Bagaimana ibu-ibu dan perempuan lain ingin melakukan sasi karena mereka
merasa bisa dan berdaya, seperti laki-laki. Perempuan, laki-laki,
penduduk desa adat maupun urban, agama apa pun, suku serta etnis, semua
bisa berjuang bersama.
Rasa khawatir dan sedih muncul kembali. Seperti yang ditulis di atas, masyarakat Papua Barat--dan wilayah lainnya--menghadapi musuh yang menggunakan alat perusak lingkungan. Bom, racun ikan, dan alat-alat lain yang justru merusak dengan membunuh bibit-bibit ikan sebelum mereka dapat tumbuh. Namun demikian, melihat para perempuan ini berdaya dan berinisiatif menghidupi diri mereka sendiri sangat-sangat mengharukan dan memberi semangat. Memang harus ada optimisme bahwa di masa depan akan ada perubahan.
Secara
keseluruhan, Semesta adalah film yang sangat-sangat indah serta
berhasil menunjukkan kondisi bumi yang sedang sekarat.

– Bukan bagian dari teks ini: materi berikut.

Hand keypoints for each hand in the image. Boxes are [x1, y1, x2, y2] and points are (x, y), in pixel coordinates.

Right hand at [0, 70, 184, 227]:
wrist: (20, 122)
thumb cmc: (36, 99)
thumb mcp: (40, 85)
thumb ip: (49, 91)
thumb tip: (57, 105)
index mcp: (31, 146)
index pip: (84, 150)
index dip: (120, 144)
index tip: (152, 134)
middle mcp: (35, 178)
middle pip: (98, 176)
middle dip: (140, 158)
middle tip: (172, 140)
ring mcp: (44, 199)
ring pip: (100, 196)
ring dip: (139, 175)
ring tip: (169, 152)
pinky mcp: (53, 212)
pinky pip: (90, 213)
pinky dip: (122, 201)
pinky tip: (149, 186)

Namun Semesta
tidak membuat kita takut dan pasrah. Justru film ini membuat kita
berpikir untuk melakukan perubahan-perubahan kecil agar bumi makin
terjaga dan terawat. Ditambah lagi kenyataan bahwa tidak ada lagi batasan antara gender, agama, suku dan etnis ketika menjaga lingkungan. Karena kerusakan lingkungan akan terasa oleh semua tanpa pandang bulu.